___ Stored data ___

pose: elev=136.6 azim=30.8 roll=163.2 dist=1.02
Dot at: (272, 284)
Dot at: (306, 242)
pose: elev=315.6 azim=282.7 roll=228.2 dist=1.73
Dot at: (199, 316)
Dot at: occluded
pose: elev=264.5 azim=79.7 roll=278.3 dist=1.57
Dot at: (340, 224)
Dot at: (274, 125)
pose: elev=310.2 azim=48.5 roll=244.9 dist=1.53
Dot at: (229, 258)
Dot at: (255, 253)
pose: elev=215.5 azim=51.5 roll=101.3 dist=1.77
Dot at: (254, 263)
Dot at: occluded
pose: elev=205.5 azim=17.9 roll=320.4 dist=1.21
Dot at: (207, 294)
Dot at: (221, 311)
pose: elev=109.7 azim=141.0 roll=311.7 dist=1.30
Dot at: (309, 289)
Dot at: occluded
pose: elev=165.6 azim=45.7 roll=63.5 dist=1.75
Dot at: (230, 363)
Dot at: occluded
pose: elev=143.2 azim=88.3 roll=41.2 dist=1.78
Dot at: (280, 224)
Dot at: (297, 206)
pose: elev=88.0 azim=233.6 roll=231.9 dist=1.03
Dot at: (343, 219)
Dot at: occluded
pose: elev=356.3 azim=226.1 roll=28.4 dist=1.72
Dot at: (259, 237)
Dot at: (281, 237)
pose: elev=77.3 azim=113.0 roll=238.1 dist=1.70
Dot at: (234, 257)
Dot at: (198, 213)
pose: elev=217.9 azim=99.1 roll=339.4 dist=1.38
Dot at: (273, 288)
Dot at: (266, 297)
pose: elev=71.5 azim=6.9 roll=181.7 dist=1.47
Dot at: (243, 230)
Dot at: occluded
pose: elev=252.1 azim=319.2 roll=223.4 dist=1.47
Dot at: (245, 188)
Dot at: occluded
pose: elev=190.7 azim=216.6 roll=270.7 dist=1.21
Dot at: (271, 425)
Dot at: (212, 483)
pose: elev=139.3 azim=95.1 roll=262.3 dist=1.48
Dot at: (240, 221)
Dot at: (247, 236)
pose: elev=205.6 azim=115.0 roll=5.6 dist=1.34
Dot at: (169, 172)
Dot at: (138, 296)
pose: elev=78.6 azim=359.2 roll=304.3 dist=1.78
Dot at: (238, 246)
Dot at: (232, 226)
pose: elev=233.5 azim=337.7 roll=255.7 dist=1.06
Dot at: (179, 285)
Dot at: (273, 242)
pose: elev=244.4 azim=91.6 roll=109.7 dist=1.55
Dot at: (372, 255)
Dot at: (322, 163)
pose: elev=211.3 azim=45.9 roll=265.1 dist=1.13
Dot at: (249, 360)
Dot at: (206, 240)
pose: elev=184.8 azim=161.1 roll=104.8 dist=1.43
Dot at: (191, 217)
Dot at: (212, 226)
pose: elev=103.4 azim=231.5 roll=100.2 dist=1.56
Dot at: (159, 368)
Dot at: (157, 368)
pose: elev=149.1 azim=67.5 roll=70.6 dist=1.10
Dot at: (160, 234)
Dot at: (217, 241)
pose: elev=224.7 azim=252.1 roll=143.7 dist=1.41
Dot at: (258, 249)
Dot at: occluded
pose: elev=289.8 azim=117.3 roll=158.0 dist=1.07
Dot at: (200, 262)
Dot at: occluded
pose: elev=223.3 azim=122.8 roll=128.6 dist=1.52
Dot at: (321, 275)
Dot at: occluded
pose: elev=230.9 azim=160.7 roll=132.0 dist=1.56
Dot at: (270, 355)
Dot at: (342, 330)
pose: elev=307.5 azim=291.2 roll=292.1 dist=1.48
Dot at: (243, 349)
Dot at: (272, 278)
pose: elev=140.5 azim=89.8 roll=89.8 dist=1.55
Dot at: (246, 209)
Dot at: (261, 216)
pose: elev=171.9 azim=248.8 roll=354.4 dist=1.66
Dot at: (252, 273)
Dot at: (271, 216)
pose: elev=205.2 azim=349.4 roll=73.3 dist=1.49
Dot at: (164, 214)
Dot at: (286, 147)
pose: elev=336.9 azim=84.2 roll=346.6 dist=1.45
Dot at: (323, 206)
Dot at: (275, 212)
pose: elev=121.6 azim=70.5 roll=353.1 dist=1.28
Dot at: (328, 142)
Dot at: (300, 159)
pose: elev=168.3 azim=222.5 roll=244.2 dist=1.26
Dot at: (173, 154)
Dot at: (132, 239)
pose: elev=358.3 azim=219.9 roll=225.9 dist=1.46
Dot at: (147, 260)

___

Task brief>
Write out the listing again, changing every "dist" to "distance" and leaving everything else the same.

Output of the task>
pose: elev=136.6 azim=30.8 roll=163.2 distance=1.02
Dot at: (272, 284)
Dot at: (306, 242)
pose: elev=315.6 azim=282.7 roll=228.2 distance=1.73
Dot at: (199, 316)
Dot at: occluded
pose: elev=264.5 azim=79.7 roll=278.3 distance=1.57
Dot at: (340, 224)
Dot at: (274, 125)
pose: elev=310.2 azim=48.5 roll=244.9 distance=1.53
Dot at: (229, 258)
Dot at: (255, 253)
pose: elev=215.5 azim=51.5 roll=101.3 distance=1.77
Dot at: (254, 263)
Dot at: occluded
pose: elev=205.5 azim=17.9 roll=320.4 distance=1.21
Dot at: (207, 294)
Dot at: (221, 311)
pose: elev=109.7 azim=141.0 roll=311.7 distance=1.30
Dot at: (309, 289)
Dot at: occluded
pose: elev=165.6 azim=45.7 roll=63.5 distance=1.75
Dot at: (230, 363)
Dot at: occluded
pose: elev=143.2 azim=88.3 roll=41.2 distance=1.78
Dot at: (280, 224)
Dot at: (297, 206)
pose: elev=88.0 azim=233.6 roll=231.9 distance=1.03
Dot at: (343, 219)
Dot at: occluded
pose: elev=356.3 azim=226.1 roll=28.4 distance=1.72
Dot at: (259, 237)
Dot at: (281, 237)
pose: elev=77.3 azim=113.0 roll=238.1 distance=1.70
Dot at: (234, 257)
Dot at: (198, 213)
pose: elev=217.9 azim=99.1 roll=339.4 distance=1.38
Dot at: (273, 288)
Dot at: (266, 297)
pose: elev=71.5 azim=6.9 roll=181.7 distance=1.47
Dot at: (243, 230)
Dot at: occluded
pose: elev=252.1 azim=319.2 roll=223.4 distance=1.47
Dot at: (245, 188)
Dot at: occluded
pose: elev=190.7 azim=216.6 roll=270.7 distance=1.21
Dot at: (271, 425)
Dot at: (212, 483)
pose: elev=139.3 azim=95.1 roll=262.3 distance=1.48
Dot at: (240, 221)
Dot at: (247, 236)
pose: elev=205.6 azim=115.0 roll=5.6 distance=1.34
Dot at: (169, 172)
Dot at: (138, 296)
pose: elev=78.6 azim=359.2 roll=304.3 distance=1.78
Dot at: (238, 246)
Dot at: (232, 226)
pose: elev=233.5 azim=337.7 roll=255.7 distance=1.06
Dot at: (179, 285)
Dot at: (273, 242)
pose: elev=244.4 azim=91.6 roll=109.7 distance=1.55
Dot at: (372, 255)
Dot at: (322, 163)
pose: elev=211.3 azim=45.9 roll=265.1 distance=1.13
Dot at: (249, 360)
Dot at: (206, 240)
pose: elev=184.8 azim=161.1 roll=104.8 distance=1.43
Dot at: (191, 217)
Dot at: (212, 226)
pose: elev=103.4 azim=231.5 roll=100.2 distance=1.56
Dot at: (159, 368)
Dot at: (157, 368)
pose: elev=149.1 azim=67.5 roll=70.6 distance=1.10
Dot at: (160, 234)
Dot at: (217, 241)
pose: elev=224.7 azim=252.1 roll=143.7 distance=1.41
Dot at: (258, 249)
Dot at: occluded
pose: elev=289.8 azim=117.3 roll=158.0 distance=1.07
Dot at: (200, 262)
Dot at: occluded
pose: elev=223.3 azim=122.8 roll=128.6 distance=1.52
Dot at: (321, 275)
Dot at: occluded
pose: elev=230.9 azim=160.7 roll=132.0 distance=1.56
Dot at: (270, 355)
Dot at: (342, 330)
pose: elev=307.5 azim=291.2 roll=292.1 distance=1.48
Dot at: (243, 349)
Dot at: (272, 278)
pose: elev=140.5 azim=89.8 roll=89.8 distance=1.55
Dot at: (246, 209)
Dot at: (261, 216)
pose: elev=171.9 azim=248.8 roll=354.4 distance=1.66
Dot at: (252, 273)
Dot at: (271, 216)
pose: elev=205.2 azim=349.4 roll=73.3 distance=1.49
Dot at: (164, 214)
Dot at: (286, 147)
pose: elev=336.9 azim=84.2 roll=346.6 distance=1.45
Dot at: (323, 206)
Dot at: (275, 212)
pose: elev=121.6 azim=70.5 roll=353.1 distance=1.28
Dot at: (328, 142)
Dot at: (300, 159)
pose: elev=168.3 azim=222.5 roll=244.2 distance=1.26
Dot at: (173, 154)
Dot at: (132, 239)
pose: elev=358.3 azim=219.9 roll=225.9 distance=1.46
Dot at: (147, 260)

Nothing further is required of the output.